My friend narrowed her eyes and gave a crooked smile before whispering in my ear, “I dare you to moon everyone in the room for at least ten seconds.”
My veins were suddenly full of ice. I couldn’t do that. I have a butt pimple.
On any other night this would have been an easy dare, one I could run with and really let my bravery shine. But on this night, I had to decline it. I had to sacrifice my hard-earned reputation as the rowdiest of the rowdy to keep my stupid butt pimple a secret.
When I declined the dare there were audible gasps in the room. Literally. I felt like everyone was thinking, “Wow, that dare must be something insane because Jordin does everything.”
But nobody asked, and I didn’t tell.
That is, until the game ended. Just when I thought I was in the clear, my least favorite friend opened her big mouth and asked me what the dare was. Everyone wanted to know.
I still wouldn’t say and tried to play it off like it was just too ridiculous, even for me.
Then, right on cue, the girl who whispered in my ear spilled the beans. Thanks.
“I would have done that!” exclaimed several of the girls. One of them actually said out loud, “Maybe Jordin isn’t as brave as we thought she was.”
My heart sank.
“I guess so,” was all I could say through my turbulent emotions. I was fighting the urge to just moon them right then and there, butt pimple and all.
Even though showing everybody the pimple on my butt was a hard dare for me, there was no way to convey this without telling them about that stupid pimple. But exposing the pimple on my butt was more terrifying than temporarily losing my identity as the bravest, so I changed the subject and hoped everyone would eventually forget.
The Universal Life-Lesson
Okay everyone, here’s the kicker: butt pimples are a metaphor for the secrets or shame we are hiding in our lives.
Aha, tricky, right? But think about it…
You’ve got metaphorical butt pimples, I’ve got metaphorical butt pimples, we all have metaphorical butt pimples.

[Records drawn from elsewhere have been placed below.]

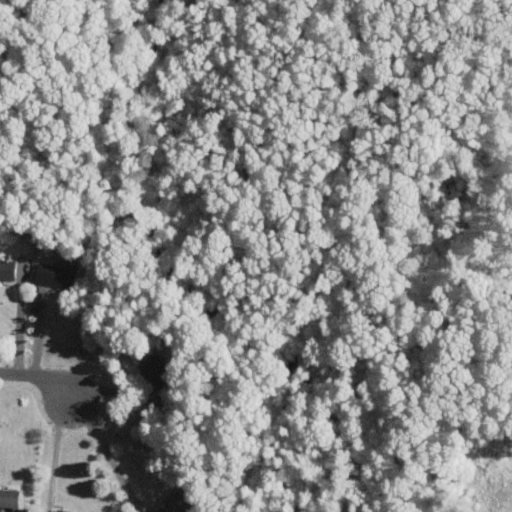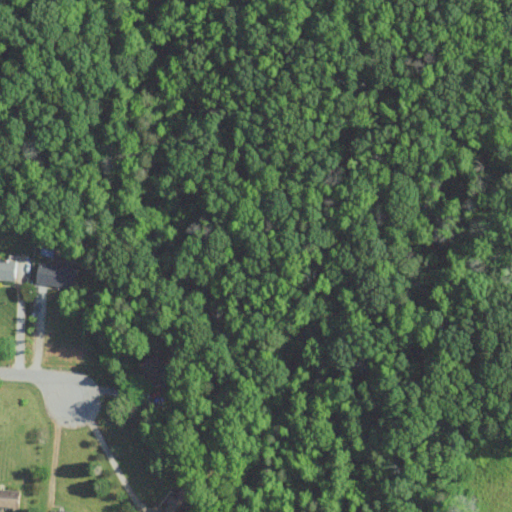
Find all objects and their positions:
building: (7, 268)
building: (56, 274)
road: (19, 327)
building: (154, 371)
road: (39, 376)
road: (54, 454)
road: (109, 456)
building: (9, 497)
building: (181, 501)
building: (57, 510)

We’ve all got stuff that is too shameful to bring into the light, so we hide it. But hiding it doesn’t free us from it because all the stuff we hide still influences our actions. Sometimes it influences our actions more than the stuff we don’t hide. (Cue: integration).

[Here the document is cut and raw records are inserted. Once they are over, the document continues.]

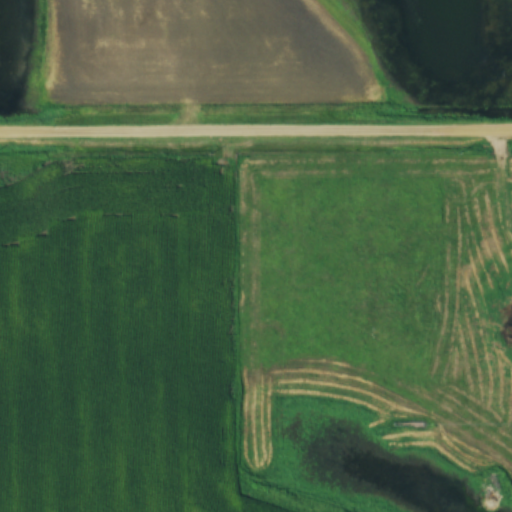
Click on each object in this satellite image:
road: (256, 128)
road: (505, 151)
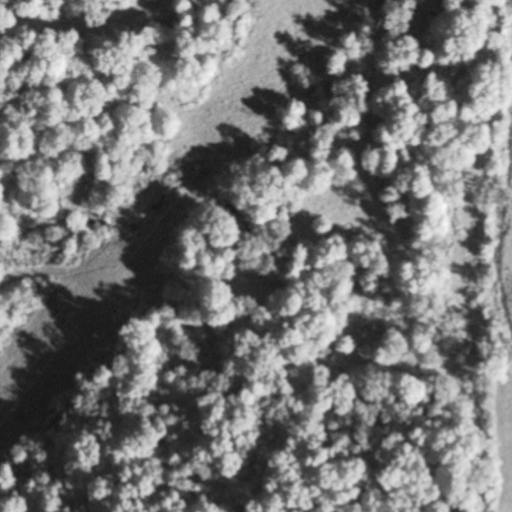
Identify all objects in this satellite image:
crop: (504, 285)
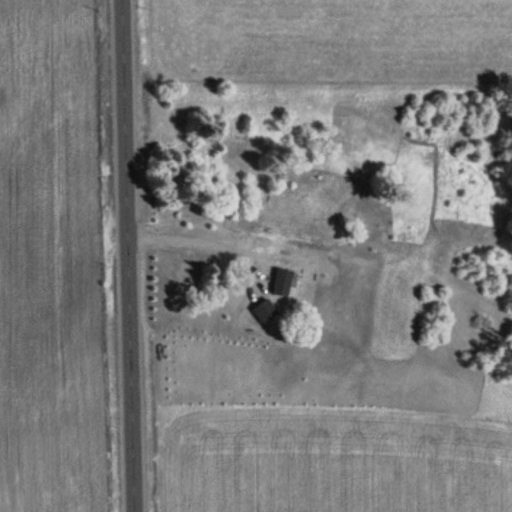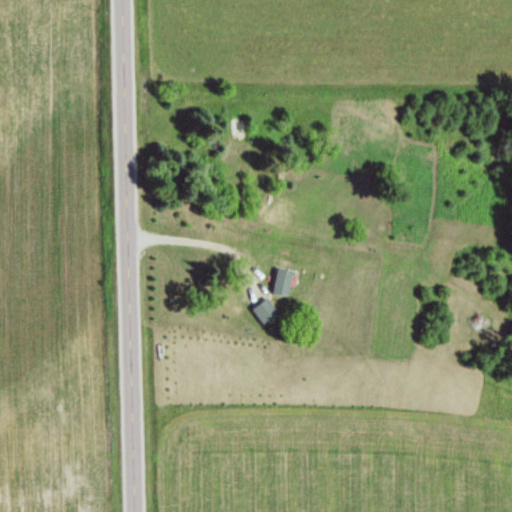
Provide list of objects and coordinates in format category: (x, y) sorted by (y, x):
road: (127, 256)
building: (283, 283)
building: (265, 311)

So, the next time someone behaves in a weird way that you don’t understand, try not to judge them or take it personally. It is very likely they just have a butt pimple they are trying to hide.

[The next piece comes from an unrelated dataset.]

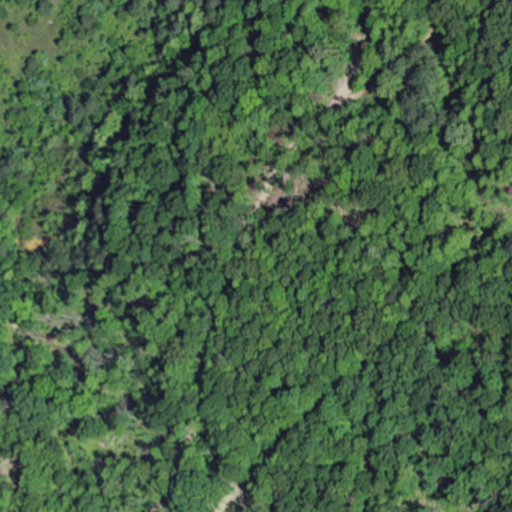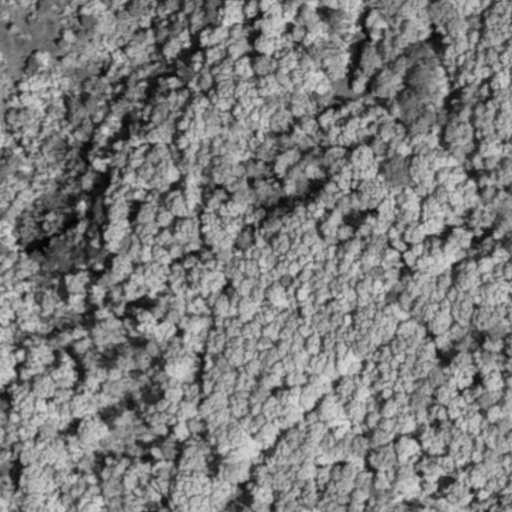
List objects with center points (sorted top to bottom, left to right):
road: (247, 505)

And just because you would do something differently, even better, than someone else in a given situation, probably just indicates they have a butt pimple in an area you don’t. Maybe you put some cream on that butt pimple a while ago and now it is healed.
But remember you still have butt pimples in other areas, and you’d want people to give you the benefit of the doubt in the area you have butt pimples, right? Do the same for others.
Anyway, this metaphor is getting away from me. The bottom line is:
Be kind to those you meet because they might have a butt pimple you don’t know about.